基于证据理论的糖尿病视网膜病变分级CNN与ViT混合框架 (A Hybrid Framework Bridging CNN and ViT based on Theory of Evidence for Diabetic Retinopathy Grading)

Diabetic retinopathy (DR) is a leading cause of vision loss among middle-aged and elderly people, which significantly impacts their daily lives and mental health. To improve the efficiency of clinical screening and enable the early detection of DR, a variety of automated DR diagnosis systems have been recently established based on convolutional neural network (CNN) or vision Transformer (ViT). However, due to the own shortages of CNN / ViT, the performance of existing methods using single-type backbone has reached a bottleneck. One potential way for the further improvements is integrating different kinds of backbones, which can fully leverage the respective strengths of them (\emph{i.e.,} the local feature extraction capability of CNN and the global feature capturing ability of ViT). To this end, we propose a novel paradigm to effectively fuse the features extracted by different backbones based on the theory of evidence. Specifically, the proposed evidential fusion paradigm transforms the features from different backbones into supporting evidences via a set of deep evidential networks. With the supporting evidences, the aggregated opinion can be accordingly formed, which can be used to adaptively tune the fusion pattern between different backbones and accordingly boost the performance of our hybrid model. We evaluated our method on two publicly available DR grading datasets. The experimental results demonstrate that our hybrid model not only improves the accuracy of DR grading, compared to the state-of-the-art frameworks, but also provides the excellent interpretability for feature fusion and decision-making.
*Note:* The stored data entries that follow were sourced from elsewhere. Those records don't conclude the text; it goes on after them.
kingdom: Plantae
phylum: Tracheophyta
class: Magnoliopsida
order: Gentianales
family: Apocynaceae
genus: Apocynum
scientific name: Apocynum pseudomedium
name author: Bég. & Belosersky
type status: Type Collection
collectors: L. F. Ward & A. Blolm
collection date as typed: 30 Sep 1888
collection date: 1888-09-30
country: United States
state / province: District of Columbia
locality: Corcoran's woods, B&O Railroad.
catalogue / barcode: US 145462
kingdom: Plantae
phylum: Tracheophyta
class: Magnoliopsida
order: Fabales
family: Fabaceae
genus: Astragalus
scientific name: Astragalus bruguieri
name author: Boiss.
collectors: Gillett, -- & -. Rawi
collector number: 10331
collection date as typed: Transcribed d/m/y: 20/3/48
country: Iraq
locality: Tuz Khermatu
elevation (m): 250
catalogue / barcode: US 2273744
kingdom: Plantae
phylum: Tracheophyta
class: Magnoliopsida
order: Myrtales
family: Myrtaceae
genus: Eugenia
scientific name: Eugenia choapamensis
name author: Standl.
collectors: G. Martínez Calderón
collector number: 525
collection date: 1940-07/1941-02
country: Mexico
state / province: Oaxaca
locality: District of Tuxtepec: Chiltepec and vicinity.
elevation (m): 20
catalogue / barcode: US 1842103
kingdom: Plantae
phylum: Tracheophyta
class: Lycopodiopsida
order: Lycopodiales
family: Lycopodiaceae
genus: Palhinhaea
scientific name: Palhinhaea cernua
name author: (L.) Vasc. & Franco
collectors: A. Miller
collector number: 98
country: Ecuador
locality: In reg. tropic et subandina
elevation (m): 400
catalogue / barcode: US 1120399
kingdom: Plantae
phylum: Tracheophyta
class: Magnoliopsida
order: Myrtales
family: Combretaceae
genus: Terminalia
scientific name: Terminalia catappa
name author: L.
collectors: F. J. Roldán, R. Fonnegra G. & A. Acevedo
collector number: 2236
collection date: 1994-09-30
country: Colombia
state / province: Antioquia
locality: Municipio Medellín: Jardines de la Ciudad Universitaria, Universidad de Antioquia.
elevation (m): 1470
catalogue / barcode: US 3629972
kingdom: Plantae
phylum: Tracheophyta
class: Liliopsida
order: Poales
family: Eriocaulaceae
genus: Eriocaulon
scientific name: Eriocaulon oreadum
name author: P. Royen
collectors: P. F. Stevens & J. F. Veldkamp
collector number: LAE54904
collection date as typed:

翻译：糖尿病视网膜病变（DR）是中老年人视力丧失的主要原因，严重影响其日常生活和心理健康。为提高临床筛查效率并实现DR早期检测，近年来基于卷积神经网络（CNN）或视觉Transformer（ViT）的自动化DR诊断系统相继建立。然而，由于CNN/ViT自身局限性，采用单一类型骨干网络的现有方法性能已遇瓶颈。进一步改进的潜在途径是整合不同种类骨干网络，以充分发挥其各自优势（即CNN的局部特征提取能力与ViT的全局特征捕获能力）。为此，我们提出一种基于证据理论的新范式，以有效融合不同骨干网络提取的特征。具体而言，所提出的证据融合范式通过一组深度证据网络将不同骨干网络的特征转化为支持证据。基于这些支持证据，可相应形成聚合意见，用于自适应调整不同骨干网络间的融合模式，从而提升混合模型性能。我们在两个公开DR分级数据集上评估了本方法。实验结果表明，相较于最先进框架，我们的混合模型不仅提高了DR分级的准确性，还为特征融合与决策过程提供了卓越的可解释性。